METHODS: Diabetes mellitus was induced by intraperitoneal injection of streptozotocin. At 10 days after injection, unilateral 3-mm epithelial debridement was carried out in the central cornea. At 2, 4, 6, and 24 hours after wounding, whole corneal epithelium was collected and GLUT1 protein and mRNA levels were determined by Western blotting and reverse transcription-polymerase chain reaction, respectively. Sugar content in collected samples was measured by the Anthrone reaction. Normal rats were used as controls.

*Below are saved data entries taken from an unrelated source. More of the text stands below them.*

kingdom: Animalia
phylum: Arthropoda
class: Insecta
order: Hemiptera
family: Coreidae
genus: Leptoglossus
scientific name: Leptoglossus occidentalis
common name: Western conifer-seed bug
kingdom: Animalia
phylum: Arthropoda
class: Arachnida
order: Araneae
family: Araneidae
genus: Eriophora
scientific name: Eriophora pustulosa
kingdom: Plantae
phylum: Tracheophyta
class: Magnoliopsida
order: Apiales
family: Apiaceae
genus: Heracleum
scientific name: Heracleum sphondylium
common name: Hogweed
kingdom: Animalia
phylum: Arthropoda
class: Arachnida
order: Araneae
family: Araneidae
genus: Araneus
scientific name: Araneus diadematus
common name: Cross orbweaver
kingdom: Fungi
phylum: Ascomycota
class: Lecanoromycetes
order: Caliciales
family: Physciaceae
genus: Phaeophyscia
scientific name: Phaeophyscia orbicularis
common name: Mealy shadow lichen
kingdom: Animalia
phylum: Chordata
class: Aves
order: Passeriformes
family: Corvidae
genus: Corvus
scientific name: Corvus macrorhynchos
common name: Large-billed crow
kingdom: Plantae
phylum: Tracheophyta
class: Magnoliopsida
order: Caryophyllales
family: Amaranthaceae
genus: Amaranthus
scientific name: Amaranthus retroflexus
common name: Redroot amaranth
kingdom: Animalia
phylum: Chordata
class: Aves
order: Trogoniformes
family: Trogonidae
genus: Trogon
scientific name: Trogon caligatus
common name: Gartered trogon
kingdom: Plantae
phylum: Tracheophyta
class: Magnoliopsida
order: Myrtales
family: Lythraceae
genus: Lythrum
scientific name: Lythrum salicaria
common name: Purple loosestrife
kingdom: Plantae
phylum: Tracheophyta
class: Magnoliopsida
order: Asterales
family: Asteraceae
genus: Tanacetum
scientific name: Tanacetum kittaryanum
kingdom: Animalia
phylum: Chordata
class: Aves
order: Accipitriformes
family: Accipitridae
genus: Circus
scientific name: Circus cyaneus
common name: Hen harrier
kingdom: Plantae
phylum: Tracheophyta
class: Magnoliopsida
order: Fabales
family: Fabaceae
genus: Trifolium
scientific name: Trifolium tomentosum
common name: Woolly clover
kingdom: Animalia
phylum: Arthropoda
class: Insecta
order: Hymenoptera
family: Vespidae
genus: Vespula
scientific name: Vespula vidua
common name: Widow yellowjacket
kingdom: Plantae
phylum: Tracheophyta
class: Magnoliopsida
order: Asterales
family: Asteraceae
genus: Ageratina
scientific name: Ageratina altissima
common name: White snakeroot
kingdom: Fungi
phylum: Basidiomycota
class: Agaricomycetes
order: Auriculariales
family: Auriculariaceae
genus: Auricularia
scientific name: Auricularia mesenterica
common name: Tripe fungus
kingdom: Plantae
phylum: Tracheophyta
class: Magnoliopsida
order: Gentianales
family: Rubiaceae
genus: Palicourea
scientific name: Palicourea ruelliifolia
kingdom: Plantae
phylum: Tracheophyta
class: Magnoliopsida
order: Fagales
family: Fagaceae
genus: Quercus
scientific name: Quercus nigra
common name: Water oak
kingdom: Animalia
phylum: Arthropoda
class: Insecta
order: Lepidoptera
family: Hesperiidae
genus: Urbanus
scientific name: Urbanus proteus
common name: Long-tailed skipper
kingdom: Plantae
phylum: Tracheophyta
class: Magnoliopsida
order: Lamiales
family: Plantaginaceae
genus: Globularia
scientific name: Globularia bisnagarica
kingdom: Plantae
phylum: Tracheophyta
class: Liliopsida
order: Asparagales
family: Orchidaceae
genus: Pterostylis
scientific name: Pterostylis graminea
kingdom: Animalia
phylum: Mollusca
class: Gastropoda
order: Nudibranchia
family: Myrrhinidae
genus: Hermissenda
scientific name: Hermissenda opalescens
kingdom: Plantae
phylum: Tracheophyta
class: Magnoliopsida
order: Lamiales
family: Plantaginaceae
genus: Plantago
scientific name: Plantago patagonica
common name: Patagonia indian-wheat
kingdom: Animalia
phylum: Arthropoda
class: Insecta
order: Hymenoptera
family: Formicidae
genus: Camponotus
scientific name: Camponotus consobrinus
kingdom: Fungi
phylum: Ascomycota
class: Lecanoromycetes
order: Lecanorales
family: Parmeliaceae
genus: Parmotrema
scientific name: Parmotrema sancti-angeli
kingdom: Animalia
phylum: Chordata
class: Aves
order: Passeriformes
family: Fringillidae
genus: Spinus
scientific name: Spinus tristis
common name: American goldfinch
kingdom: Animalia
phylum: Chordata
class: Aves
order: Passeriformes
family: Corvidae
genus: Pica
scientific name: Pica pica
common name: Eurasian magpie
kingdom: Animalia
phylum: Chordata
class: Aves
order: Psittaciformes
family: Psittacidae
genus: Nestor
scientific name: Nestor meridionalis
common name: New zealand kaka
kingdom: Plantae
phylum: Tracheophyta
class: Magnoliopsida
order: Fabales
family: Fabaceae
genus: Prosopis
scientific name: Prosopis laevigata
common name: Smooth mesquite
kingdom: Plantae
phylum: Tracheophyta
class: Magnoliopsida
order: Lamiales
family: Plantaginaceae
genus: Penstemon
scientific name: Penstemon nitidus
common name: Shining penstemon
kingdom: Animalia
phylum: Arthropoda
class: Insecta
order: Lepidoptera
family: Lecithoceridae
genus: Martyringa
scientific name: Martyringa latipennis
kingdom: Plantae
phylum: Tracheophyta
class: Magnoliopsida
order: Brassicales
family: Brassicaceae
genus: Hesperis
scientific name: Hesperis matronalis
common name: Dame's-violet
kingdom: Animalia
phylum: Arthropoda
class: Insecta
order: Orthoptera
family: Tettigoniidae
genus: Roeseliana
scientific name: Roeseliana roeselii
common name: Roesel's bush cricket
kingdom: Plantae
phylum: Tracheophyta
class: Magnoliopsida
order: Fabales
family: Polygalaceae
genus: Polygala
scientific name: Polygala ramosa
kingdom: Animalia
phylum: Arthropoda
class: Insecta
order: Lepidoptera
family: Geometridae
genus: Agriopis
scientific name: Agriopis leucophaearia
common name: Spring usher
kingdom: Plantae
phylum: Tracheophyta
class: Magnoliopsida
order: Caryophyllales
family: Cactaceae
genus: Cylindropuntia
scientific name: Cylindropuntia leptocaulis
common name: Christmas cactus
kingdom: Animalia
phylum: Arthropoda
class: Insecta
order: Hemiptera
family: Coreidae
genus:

RESULTS: Glucose transporter 1 protein and mRNA levels in unwounded cornea were similarly low in the diabetic and control groups. Healing of corneal wounds was slower in diabetic rats than in controls. After wounding, GLUT1 mRNA and protein expression in both groups were similarly enhanced compared to unwounded epithelium. Sugar content at all time points did not show significant alteration in any group, although in diabetic rats it was significantly higher than in controls throughout the time course.
CONCLUSION: Glucose transporter 1 expression in diabetic rat cornea showed little difference from that in normal rat cornea, suggesting minimal influence of GLUT1 on the delayed healing of diabetic corneal wounds.